And then there was Englyn Maydisyn Roberts. Fourteen, the baby of the family. She loved music, fashion, and cookouts. After she died by suicide, her parents searched her phone and found self-harm content — videos fed to her by Instagram’s algorithm. One of them showed a woman choking herself with an extension cord. The deeper she fell, her parents said, the darker it got. “We need a button,” they said, “an alert when kids get fed this kind of content. We need warning labels. We need lawmakers to do something.”

At that point, I had to stop. Earlier in the day I’d sat with Tony Roberts and we talked about Englyn. We talked about my two sons, and shared stories of being the parents of teens — and how hard it is to protect them, empower them, love them. It was hard long before social media. But now it seems parents are outmatched by algorithms.

I stood there, surrounded by 50 screens, and felt something shift. This wasn’t just a mourning, but a reckoning. These weren’t random tragedies. They were preventable deaths in a digital landscape built for profit. Profits, pain, parents — the phrase echoed in my mind.

These children weren’t failed by their parents. They were failed by the systems we’ve built. By companies that know exactly what their algorithms are doing. By lawmakers who’ve been too slow, too timid, too bought-off to act.

The Lost Screen Memorial doesn’t just grieve. It demands. And now that I’ve seen it, I can’t unsee it.

Not one more child.

In the days following the memorial, I kept thinking about those 50 screens — the faces, the families, the stories. And then, like a gut punch, the headlines shifted to "Meta Reports Record Earnings."

On May 1, just a week after parents gathered to mourn their children lost to social media harm — Meta announced its first-quarter results: $42.3 billion in revenue. $16.64 billion in net income. A 35% year-over-year increase in profits.

And nearly all of it — $41.4 billion — came from advertising.

Emma Lembke, activist and senior fellow at the Sustainable Media Center, put it plainly: “Every ad dollar spent on Meta is a vote to keep the status quo — where young people are targeted, harmed, and too often ignored.”

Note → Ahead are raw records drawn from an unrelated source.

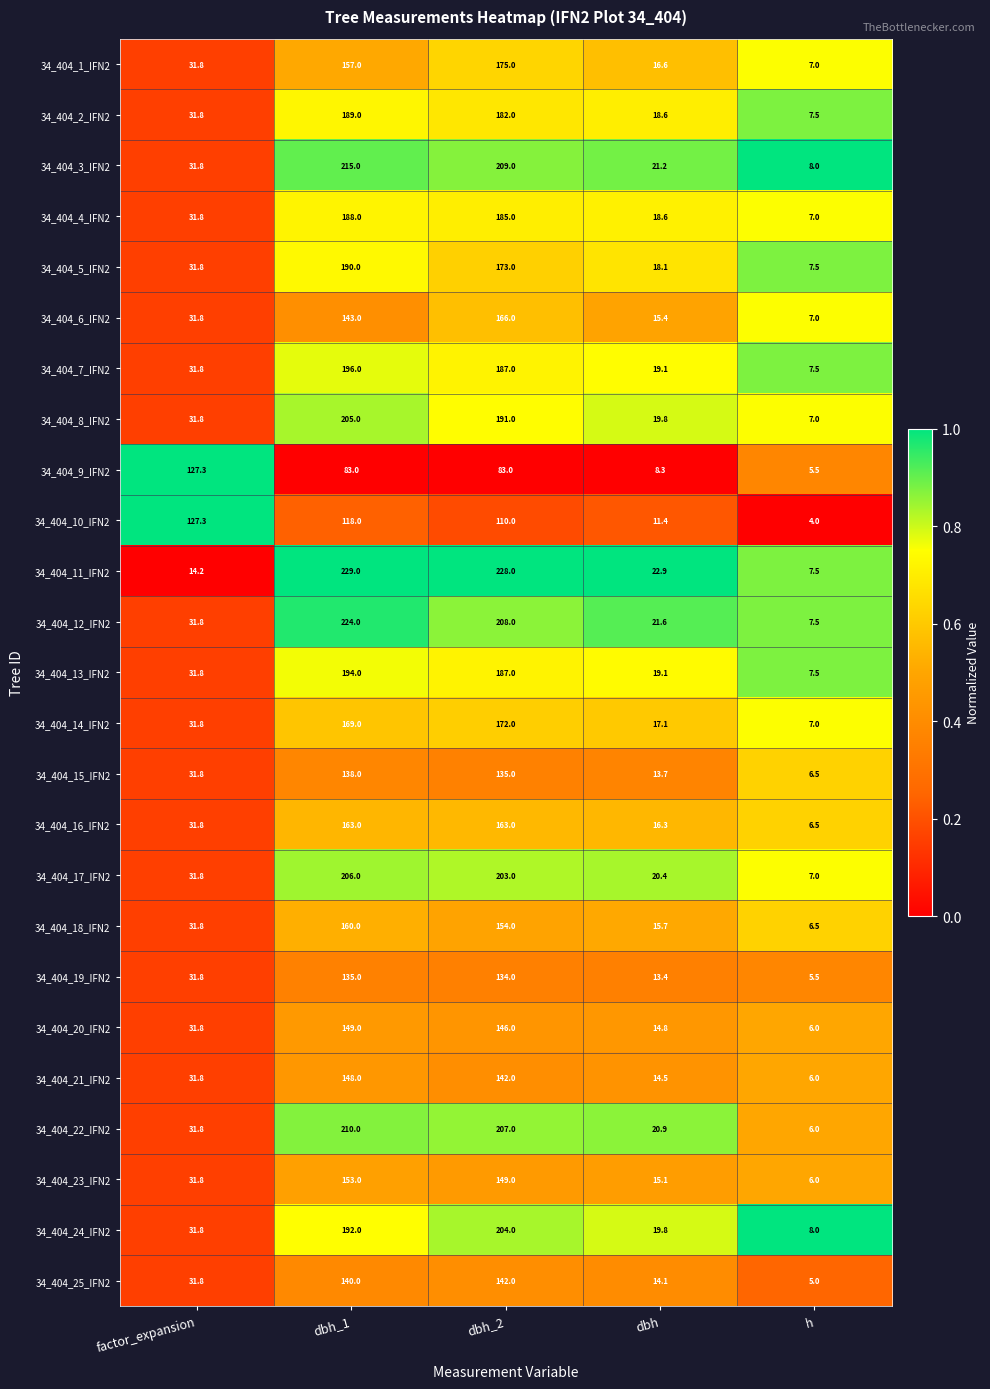

Count the number of categories in the chart.

5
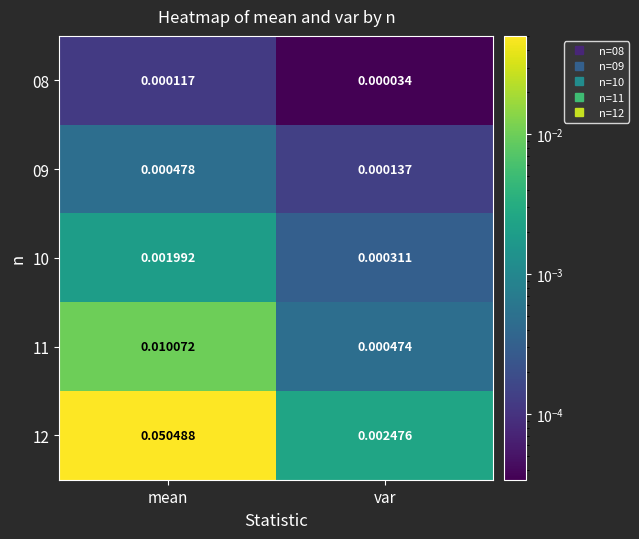

Where is 10 nearest to the value 0?

var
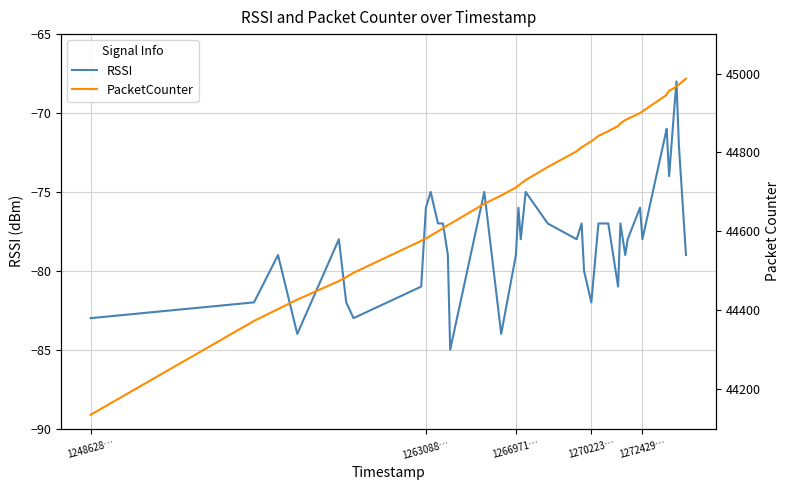

True or false: RSSI and PacketCounter intersect in this chart.

False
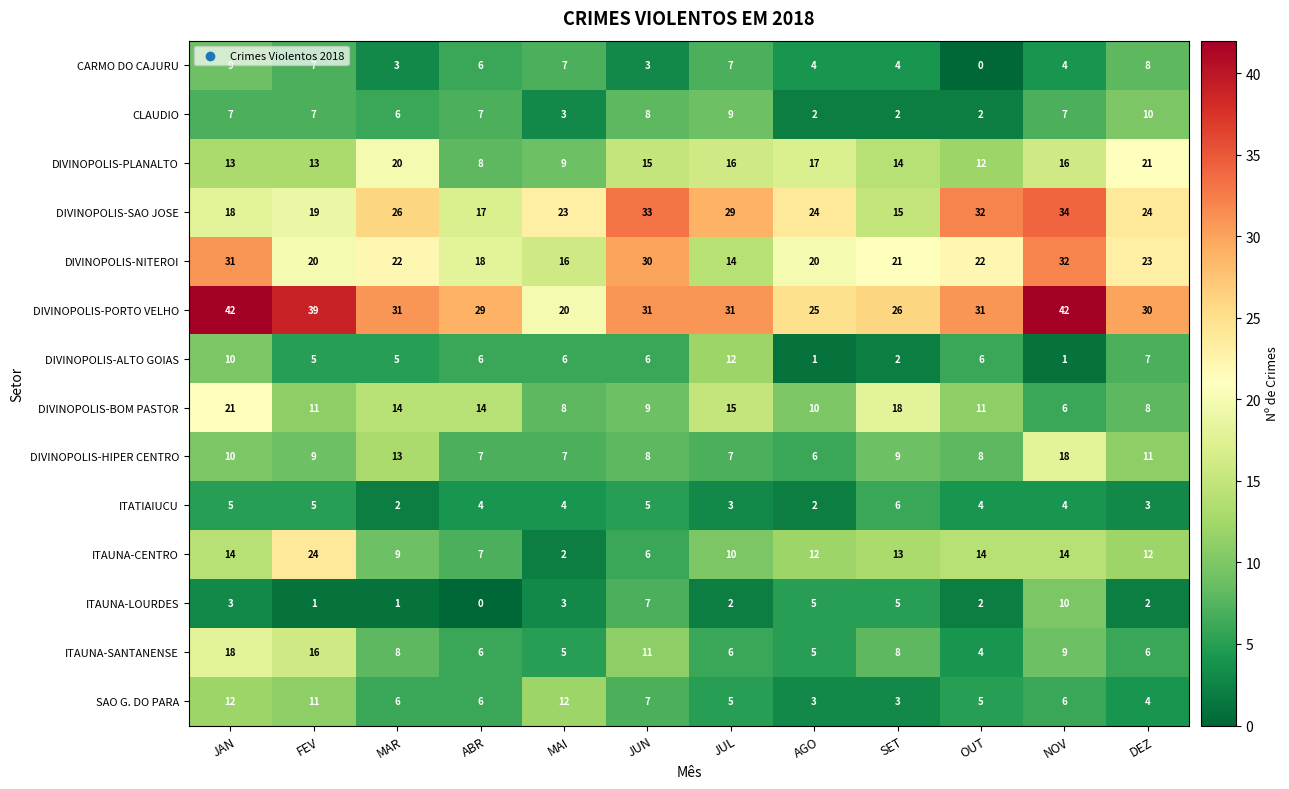

At which category is the sum across all series the highest?

JAN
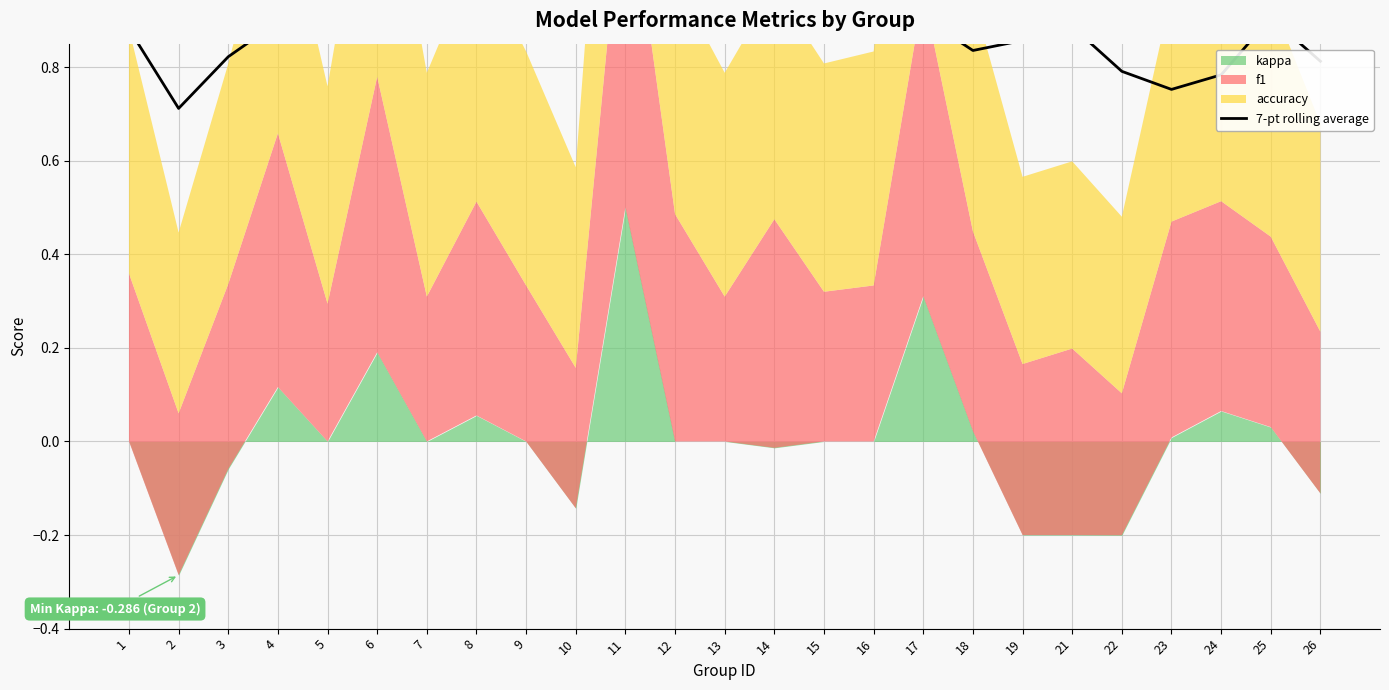

True or false: the data has more than 0 interior local peaks.

True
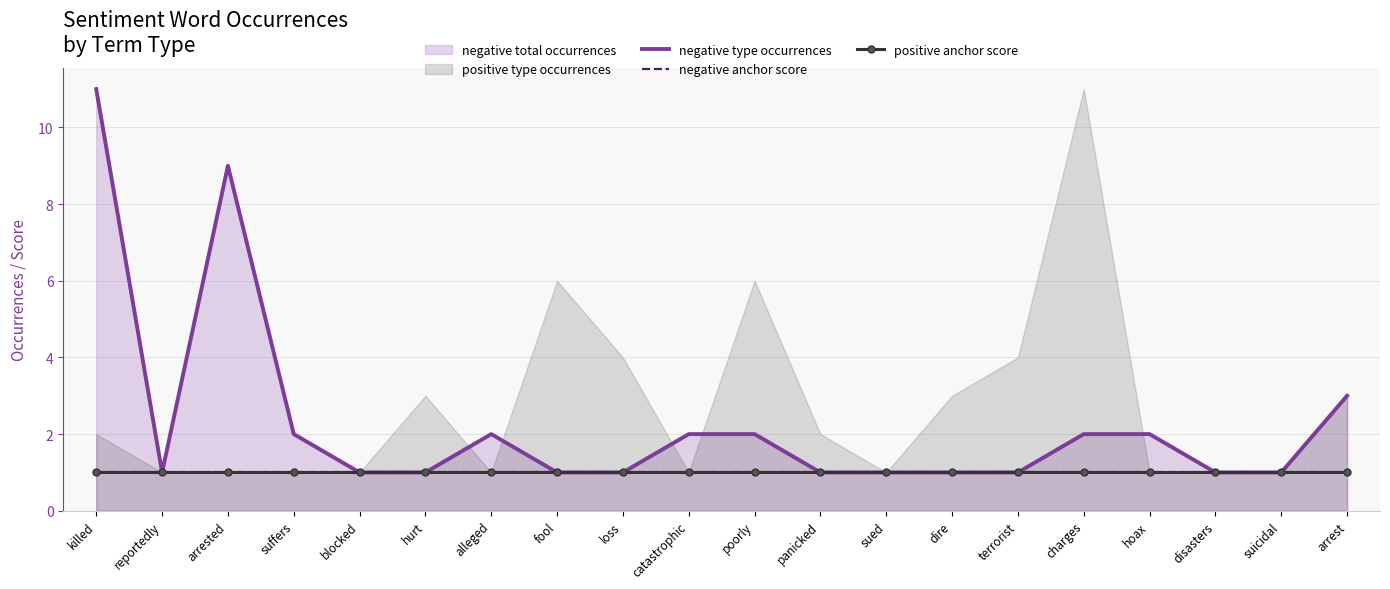

True or false: negative type occurrences has a value of 4 at arrest.

False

The top brands on Meta? Procter & Gamble, Walmart,  Disney. Samsung, Home Depot. Target. These aren’t just advertisers — they’re underwriters of a system that knows it’s hurting kids. They’ve read the lawsuits. They’ve seen the leaked research. Still, they continue to spend.

That same week, outside Meta’s New York headquarters, Gen Z organizers and grieving parents gathered with a message for the company and its sponsors: The harm is real, and the era of silence is over.

Zamaan Qureshi, co-chair of Design It For Us, stood beside parents who’d buried their children and spoke for a generation: “Meta makes it painfully clear: they see us not as users to be protected, but as data points to be monetized. We’re no longer just users. We’re organizers. We are change-makers. And we are not going away.”

The question now is whether those advertisers — and we, the consumers — are ready to confront the cost of these profits.

Because the dollars that fund Facebook and Instagram don’t come from nowhere. They come from brands we shop, products we stream, clothes we wear, phones we hold. Those dollars are ours.

And that means we have power.

Imagine if Gen Z decided not to buy from brands that advertise on platforms they know hurt them. Imagine if parents asked retailers where their media budgets go. Imagine if advertisers had to answer for the content their dollars help deliver.

As Emma said: “Brands can’t claim to celebrate Gen Z while funding their pain.”

We don’t need another memorial. We need change —  before we add another glowing screen to the row.